■ EXERCISE PROMPT
Output the dataset records below exactly as they appear, from the start of the records through the line containing "longitude: 7.3946", inclusive.

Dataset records
** start **
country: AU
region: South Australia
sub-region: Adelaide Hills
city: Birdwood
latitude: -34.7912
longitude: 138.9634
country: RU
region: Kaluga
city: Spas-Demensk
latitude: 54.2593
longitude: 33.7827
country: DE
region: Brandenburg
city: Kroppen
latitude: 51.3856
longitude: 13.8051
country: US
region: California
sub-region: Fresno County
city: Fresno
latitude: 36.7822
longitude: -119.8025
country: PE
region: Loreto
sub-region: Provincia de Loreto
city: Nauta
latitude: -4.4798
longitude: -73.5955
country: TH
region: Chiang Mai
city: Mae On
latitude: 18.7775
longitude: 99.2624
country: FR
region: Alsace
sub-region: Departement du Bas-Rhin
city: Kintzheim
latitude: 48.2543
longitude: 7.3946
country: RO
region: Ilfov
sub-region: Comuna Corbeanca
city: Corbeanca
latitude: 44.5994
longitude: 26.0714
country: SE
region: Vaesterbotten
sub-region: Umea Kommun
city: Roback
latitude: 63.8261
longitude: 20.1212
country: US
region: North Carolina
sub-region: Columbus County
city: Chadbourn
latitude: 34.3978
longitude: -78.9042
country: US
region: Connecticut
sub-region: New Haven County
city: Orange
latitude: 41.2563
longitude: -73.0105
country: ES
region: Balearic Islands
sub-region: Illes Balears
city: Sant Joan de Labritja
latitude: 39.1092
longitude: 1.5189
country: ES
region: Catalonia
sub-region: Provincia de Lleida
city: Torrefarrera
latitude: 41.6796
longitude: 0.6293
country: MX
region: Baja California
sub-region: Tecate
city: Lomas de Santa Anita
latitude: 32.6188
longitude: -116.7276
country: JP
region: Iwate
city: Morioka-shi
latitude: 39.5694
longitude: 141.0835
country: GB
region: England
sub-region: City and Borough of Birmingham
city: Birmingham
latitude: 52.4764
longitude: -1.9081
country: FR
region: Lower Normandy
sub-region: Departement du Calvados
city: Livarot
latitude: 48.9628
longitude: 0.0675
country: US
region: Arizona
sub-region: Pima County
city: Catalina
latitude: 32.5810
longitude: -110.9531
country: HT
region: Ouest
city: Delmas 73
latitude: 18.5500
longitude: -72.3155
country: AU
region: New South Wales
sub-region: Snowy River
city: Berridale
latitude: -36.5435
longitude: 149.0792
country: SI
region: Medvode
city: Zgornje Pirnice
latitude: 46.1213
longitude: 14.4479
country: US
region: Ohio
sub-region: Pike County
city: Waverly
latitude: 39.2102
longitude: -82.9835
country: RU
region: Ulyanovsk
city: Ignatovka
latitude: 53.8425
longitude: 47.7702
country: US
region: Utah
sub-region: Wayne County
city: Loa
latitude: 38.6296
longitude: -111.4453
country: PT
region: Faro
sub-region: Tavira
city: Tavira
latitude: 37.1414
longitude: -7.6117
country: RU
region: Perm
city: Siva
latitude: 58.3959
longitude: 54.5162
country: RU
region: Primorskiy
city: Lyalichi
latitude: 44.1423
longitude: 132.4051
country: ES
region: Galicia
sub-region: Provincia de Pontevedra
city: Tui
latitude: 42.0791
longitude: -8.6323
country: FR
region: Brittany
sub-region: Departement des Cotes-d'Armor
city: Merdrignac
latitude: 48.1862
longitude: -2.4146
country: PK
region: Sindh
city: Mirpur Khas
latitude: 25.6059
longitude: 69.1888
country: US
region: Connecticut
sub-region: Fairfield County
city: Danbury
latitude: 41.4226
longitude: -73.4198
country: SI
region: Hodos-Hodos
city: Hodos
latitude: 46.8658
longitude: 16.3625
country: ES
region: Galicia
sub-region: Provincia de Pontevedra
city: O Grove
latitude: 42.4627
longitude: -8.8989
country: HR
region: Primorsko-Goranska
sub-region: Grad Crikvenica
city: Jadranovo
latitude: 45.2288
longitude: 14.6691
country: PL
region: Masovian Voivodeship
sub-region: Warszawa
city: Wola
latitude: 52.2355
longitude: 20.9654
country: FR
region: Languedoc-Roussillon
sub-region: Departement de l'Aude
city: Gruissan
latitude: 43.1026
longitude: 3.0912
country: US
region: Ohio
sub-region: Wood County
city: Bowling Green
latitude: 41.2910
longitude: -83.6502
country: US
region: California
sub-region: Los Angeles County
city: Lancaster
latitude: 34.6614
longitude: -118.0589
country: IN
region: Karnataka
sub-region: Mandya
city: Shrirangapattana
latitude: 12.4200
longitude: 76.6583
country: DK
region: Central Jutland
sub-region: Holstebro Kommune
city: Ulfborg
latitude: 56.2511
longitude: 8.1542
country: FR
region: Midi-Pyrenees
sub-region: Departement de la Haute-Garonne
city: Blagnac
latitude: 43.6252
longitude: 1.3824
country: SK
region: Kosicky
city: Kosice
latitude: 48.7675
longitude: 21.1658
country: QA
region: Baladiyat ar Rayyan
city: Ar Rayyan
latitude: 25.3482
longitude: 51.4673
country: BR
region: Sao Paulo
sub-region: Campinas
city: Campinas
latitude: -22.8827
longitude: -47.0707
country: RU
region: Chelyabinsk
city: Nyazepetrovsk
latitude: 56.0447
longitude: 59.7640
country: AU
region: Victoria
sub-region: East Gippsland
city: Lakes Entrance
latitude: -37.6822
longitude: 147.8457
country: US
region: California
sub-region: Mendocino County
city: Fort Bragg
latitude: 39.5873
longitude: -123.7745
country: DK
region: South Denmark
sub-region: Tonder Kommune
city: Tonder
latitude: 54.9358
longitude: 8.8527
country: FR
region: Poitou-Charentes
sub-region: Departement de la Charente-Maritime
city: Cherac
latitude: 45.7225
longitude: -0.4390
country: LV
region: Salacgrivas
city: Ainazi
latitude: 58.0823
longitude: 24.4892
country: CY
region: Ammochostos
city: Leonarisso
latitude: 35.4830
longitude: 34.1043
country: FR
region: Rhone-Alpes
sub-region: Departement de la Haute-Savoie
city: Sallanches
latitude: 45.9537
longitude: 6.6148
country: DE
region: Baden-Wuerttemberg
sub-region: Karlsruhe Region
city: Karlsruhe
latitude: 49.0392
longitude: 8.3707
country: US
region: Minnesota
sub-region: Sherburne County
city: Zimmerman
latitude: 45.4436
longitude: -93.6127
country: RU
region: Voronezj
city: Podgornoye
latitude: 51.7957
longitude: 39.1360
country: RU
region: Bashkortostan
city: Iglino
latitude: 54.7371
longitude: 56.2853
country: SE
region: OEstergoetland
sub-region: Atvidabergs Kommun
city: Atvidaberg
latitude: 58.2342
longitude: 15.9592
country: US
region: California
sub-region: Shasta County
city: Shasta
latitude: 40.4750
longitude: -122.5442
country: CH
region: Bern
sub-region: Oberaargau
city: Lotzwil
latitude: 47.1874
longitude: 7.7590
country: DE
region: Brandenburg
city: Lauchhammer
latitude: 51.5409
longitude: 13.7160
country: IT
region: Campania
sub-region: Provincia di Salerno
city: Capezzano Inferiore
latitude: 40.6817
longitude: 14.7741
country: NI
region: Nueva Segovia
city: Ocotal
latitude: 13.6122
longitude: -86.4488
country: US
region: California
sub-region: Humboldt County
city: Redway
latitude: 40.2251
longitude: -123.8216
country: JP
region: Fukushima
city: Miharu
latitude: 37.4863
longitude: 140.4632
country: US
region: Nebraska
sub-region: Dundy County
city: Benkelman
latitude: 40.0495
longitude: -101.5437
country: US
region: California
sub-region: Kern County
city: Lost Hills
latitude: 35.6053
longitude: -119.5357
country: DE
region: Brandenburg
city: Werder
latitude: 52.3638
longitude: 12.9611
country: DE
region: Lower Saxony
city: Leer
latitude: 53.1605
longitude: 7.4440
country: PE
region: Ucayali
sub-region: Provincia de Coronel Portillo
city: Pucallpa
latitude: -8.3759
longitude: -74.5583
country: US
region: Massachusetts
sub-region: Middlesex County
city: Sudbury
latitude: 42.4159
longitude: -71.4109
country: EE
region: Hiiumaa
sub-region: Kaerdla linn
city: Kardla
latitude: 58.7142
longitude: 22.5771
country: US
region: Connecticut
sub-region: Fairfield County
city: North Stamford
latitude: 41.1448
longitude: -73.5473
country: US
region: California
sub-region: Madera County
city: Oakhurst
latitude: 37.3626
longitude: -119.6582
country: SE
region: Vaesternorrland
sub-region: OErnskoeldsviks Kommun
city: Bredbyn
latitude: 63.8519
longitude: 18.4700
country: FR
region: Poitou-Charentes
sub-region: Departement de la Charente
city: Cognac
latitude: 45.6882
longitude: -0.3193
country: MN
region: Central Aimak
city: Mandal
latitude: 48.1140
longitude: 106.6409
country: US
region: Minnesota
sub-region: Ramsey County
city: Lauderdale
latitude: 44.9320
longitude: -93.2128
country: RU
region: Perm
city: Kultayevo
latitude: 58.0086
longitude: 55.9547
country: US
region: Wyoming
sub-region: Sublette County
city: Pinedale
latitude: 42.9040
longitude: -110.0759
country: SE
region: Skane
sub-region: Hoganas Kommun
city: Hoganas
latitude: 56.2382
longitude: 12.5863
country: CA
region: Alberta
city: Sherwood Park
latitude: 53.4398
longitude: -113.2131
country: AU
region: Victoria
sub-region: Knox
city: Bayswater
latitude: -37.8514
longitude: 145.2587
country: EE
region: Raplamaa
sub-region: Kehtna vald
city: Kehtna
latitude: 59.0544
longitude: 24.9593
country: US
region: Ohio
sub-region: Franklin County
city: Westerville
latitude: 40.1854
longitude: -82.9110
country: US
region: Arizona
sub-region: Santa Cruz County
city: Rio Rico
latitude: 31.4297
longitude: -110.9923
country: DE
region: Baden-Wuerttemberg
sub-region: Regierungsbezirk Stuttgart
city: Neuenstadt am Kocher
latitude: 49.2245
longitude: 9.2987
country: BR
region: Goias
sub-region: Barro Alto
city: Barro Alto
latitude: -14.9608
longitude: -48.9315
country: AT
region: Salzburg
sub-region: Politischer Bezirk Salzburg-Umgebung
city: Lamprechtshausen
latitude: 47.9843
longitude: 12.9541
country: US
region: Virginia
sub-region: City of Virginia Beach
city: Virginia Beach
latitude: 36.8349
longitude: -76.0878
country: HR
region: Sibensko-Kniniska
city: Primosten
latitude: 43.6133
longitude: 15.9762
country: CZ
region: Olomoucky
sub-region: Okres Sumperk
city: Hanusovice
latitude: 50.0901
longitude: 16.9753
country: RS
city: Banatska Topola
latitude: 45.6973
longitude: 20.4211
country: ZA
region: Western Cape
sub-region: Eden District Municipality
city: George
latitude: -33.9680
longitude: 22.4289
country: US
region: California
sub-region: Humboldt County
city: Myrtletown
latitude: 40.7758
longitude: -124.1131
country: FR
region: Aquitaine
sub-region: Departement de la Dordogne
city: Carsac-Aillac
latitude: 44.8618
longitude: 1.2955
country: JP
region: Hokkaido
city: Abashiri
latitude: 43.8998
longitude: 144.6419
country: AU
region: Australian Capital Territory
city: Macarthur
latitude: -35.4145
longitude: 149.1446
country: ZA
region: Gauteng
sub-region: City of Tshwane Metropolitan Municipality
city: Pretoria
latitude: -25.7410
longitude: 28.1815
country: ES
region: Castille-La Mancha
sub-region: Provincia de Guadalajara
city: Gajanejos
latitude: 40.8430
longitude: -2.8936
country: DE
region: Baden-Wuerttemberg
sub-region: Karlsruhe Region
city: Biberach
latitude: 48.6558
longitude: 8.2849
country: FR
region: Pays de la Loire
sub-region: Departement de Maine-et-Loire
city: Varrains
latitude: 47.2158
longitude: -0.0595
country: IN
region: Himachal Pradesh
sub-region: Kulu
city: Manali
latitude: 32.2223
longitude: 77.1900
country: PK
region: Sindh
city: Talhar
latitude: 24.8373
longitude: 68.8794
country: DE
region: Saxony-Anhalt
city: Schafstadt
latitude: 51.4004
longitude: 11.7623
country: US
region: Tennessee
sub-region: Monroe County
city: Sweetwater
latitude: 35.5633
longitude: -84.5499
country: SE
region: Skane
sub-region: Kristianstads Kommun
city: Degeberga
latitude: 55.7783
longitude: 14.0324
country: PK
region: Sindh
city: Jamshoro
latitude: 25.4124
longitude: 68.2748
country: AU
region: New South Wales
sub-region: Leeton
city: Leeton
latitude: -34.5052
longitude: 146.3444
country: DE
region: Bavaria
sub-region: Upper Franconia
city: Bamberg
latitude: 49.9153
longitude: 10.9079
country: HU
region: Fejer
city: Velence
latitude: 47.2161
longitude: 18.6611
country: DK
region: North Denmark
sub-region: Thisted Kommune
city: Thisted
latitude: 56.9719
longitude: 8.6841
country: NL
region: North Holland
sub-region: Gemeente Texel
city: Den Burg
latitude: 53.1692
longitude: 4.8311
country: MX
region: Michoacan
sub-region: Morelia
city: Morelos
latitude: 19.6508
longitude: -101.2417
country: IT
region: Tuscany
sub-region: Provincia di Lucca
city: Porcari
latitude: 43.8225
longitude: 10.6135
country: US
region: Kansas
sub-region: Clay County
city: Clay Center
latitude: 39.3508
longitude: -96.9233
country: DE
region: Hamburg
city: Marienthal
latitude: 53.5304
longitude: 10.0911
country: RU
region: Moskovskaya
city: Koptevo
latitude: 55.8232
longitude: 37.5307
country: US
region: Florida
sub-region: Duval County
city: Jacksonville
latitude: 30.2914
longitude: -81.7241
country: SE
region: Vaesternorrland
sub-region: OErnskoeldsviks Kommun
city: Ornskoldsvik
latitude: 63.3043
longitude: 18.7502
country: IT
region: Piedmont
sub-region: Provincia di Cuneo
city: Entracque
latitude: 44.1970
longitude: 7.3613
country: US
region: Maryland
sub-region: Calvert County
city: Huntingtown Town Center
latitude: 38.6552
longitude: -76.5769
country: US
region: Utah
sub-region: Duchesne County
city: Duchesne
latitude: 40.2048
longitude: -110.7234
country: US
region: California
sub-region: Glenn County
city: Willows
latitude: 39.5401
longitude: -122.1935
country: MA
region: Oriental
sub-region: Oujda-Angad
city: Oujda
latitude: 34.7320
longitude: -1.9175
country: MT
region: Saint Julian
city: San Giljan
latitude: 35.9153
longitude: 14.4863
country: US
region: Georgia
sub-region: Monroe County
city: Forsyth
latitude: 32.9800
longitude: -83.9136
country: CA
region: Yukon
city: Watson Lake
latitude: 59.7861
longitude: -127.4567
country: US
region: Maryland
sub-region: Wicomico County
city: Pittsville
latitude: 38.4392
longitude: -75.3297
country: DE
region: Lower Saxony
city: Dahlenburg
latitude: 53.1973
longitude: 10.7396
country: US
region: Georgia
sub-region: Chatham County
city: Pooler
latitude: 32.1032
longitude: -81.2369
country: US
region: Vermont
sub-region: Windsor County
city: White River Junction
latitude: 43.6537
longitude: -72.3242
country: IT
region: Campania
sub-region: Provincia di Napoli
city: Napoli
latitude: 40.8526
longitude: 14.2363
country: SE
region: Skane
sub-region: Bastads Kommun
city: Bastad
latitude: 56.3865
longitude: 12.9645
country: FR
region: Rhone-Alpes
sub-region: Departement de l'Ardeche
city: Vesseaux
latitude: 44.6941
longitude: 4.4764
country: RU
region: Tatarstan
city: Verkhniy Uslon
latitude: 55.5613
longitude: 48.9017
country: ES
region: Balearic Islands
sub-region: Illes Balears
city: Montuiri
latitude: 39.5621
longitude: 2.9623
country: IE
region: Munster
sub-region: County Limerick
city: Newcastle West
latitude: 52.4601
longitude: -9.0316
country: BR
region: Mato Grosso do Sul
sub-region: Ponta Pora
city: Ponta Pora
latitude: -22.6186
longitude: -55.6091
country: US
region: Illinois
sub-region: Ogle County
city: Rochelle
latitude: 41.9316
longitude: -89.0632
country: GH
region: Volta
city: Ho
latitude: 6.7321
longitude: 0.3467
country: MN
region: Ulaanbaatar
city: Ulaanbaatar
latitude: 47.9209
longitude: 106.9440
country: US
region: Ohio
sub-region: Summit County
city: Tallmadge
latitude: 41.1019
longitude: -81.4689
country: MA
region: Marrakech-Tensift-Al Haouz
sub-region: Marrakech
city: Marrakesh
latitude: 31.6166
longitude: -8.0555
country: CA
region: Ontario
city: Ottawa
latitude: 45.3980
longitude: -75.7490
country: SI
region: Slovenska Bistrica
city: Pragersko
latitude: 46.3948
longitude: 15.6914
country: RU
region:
** end **
■ OUTPUT
country: AU
region: South Australia
sub-region: Adelaide Hills
city: Birdwood
latitude: -34.7912
longitude: 138.9634
country: RU
region: Kaluga
city: Spas-Demensk
latitude: 54.2593
longitude: 33.7827
country: DE
region: Brandenburg
city: Kroppen
latitude: 51.3856
longitude: 13.8051
country: US
region: California
sub-region: Fresno County
city: Fresno
latitude: 36.7822
longitude: -119.8025
country: PE
region: Loreto
sub-region: Provincia de Loreto
city: Nauta
latitude: -4.4798
longitude: -73.5955
country: TH
region: Chiang Mai
city: Mae On
latitude: 18.7775
longitude: 99.2624
country: FR
region: Alsace
sub-region: Departement du Bas-Rhin
city: Kintzheim
latitude: 48.2543
longitude: 7.3946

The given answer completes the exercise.